Disturbing look at sexual-abuse

Michael Jackson with Wade Robson as a young man who -- now grown -- said was abused by the pop star when he was a child. (HBO)
Michael Jackson with Wade Robson as a young man who — now grown — said was abused by the pop star when he was a child. (HBO)

Finished watching the documentary, Leaving Neverland, on HBO Monday evening.

It’s a disturbing report that raises more questions and concerns about whether or not Michael Jackson abused young children who spent a lot of time with him without supervision, including spending nights with him in his bed.

He was acquitted of charges of abuse in a long jury trial but also settled with another child and his family for $20 million in another case.

Leaving Neverland, shown in two segments Sunday and Monday evenings, and followed Monday night by a show with Oprah Winfrey on HBO after the second segment, follows the stories of former child actor James Safechuck, 41, and choreographer Wade Robson, 36, who both say they were serially abused by Jackson, starting in the 1990s, at his legendary Neverland Ranch in California.

They say he gave them alcohol, showed them pornography and had sex with them many times over a period that lasted several years.  Safechuck showed a diamond-encrusted “wedding” ring that he said Jackson bought for him.

Jackson died at age 50 on June 29, 2009, after he lapsed into a coma after suffering cardiac arrest while under the influence of drugs administered by a Hollywood physician who lost his license and went to jail.

At the time of his death, Jackson’s career was itself on a death spiral and he was deeply in death with declining record sales and tainted by the scandals from the charges of sexual abuse.

Now his estate if worth about $2 billion after his heirs rehabilitated his image, sold off valuables like the song right to songs by the Beatles and other musicians and turned Neverland into a mecca for his fans.

Questions remain about his lifestyle and, particularly, his involvement with the children he said he nourished and “loved” while pampering their parents with gifts, homes and more.

Leaving Neverland raises serious questions about how the parents of two then young boys (seven and 11) allowed Jackson to spend time with him alone, tour with him and spend nights sleeping with him.

Both testified in court that they never were sexually involved with Jackson, but that the stories changed after his death.  They had problems recognizing the pattern of abuse that became part of their lives.
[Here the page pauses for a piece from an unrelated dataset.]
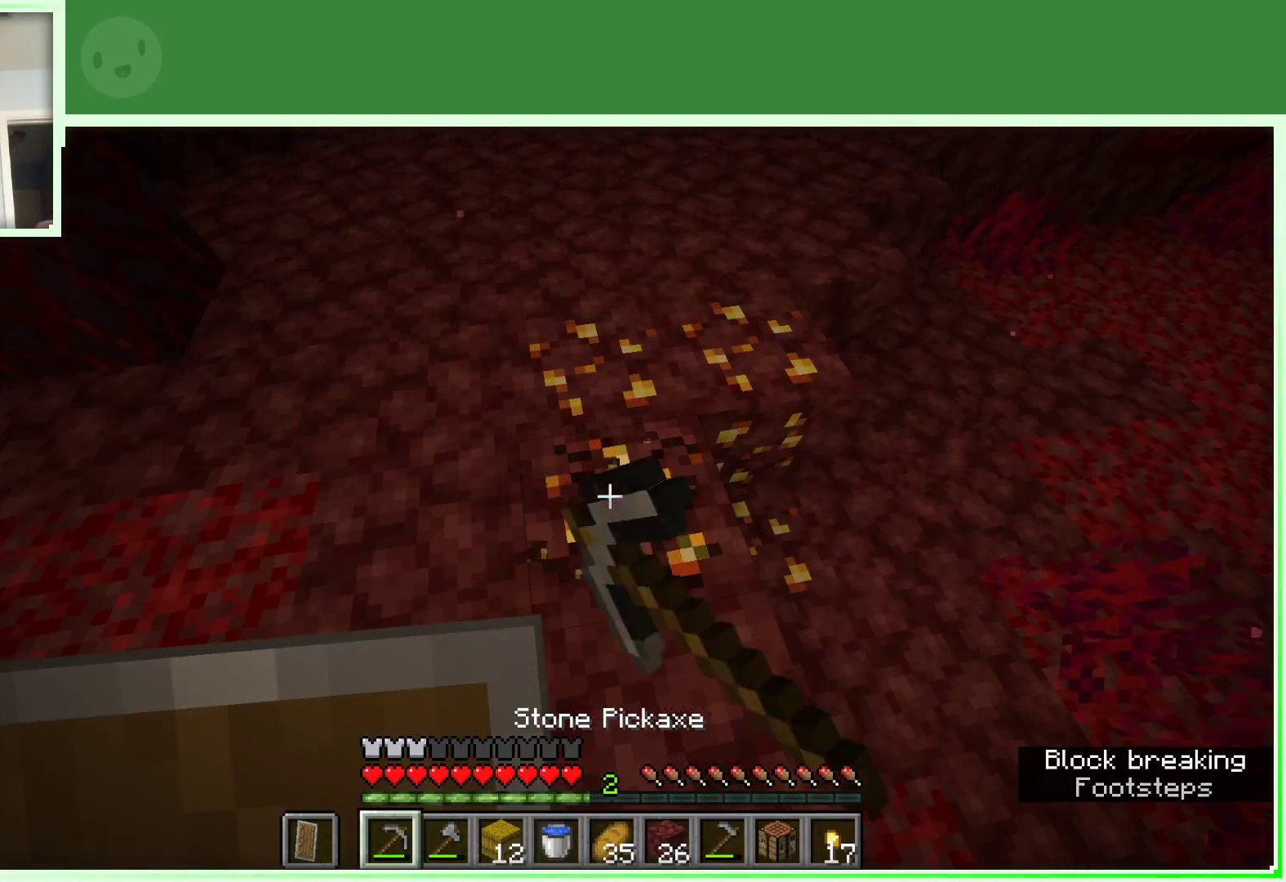
{"keys": [], "mouse": ["left"], "events": [[167, "d", "down"], [250, "d", "up"]]}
Both filed legal cases against his estate but courts tossed the cases out because of their delays in filing the charges and claims but never ruled on whether or not the abuse happened.

Winfrey, who hosted more than 200 episodes of her long-running TV show on the topic of sexual abuse, did not meet the two men until the documentary and presented their story before an audience of victims of sexual abuse when they were children.

In her show, she said:

The story is bigger than, as I said in the beginning, it’s bigger than any one person. And don’t let any person in your world make it just about what Michael Jackson did or did not do. It’s about this thing this insidious pattern that’s happening in our culture that we refuse to look at.

Writes Washington Post TV critic Hank Stuever:

“Leaving Neverland” is the story of two men — noted pop choreographer Wade Robson, 36, and James “Jimmy” Safechuck, 41 — who each tell us, with the resolute certainty that they lacked as younger witnesses deposed and questioned in other cases, that Jackson sexually molested them when they were boys, starting in the late 1980s and early 1990s and continuing into their teenage years.

What they are talking about is not just the creepy affection, playful roughhousing and tender hand-holding we were once told was the innocent expression of love between a man (Jackson), who sacrificed his own childhood to bring joy to millions, and the star-struck boys he was thus entitled to enjoy as special pals. What we get this time are disturbing, graphic and wholly consistent accounts of the predation, grooming and rape of two children by a man who wielded considerable psychological control over everyone in his environment — including the boys’ parents.

Stuever remembers writing stories about Jackson’s death back in 2009.

As we threw together 2,000 words on his happy/sad life and career, I couldn’t help but think: At least I won’t have to write about him ever again.

Yet here we are — and with good reason. Turn off the music and listen to these men.

I watched and listened to the stories of the two victims — just two of the many undoubtedly molested by Jackson.

And I was still shaking when I sent to bed.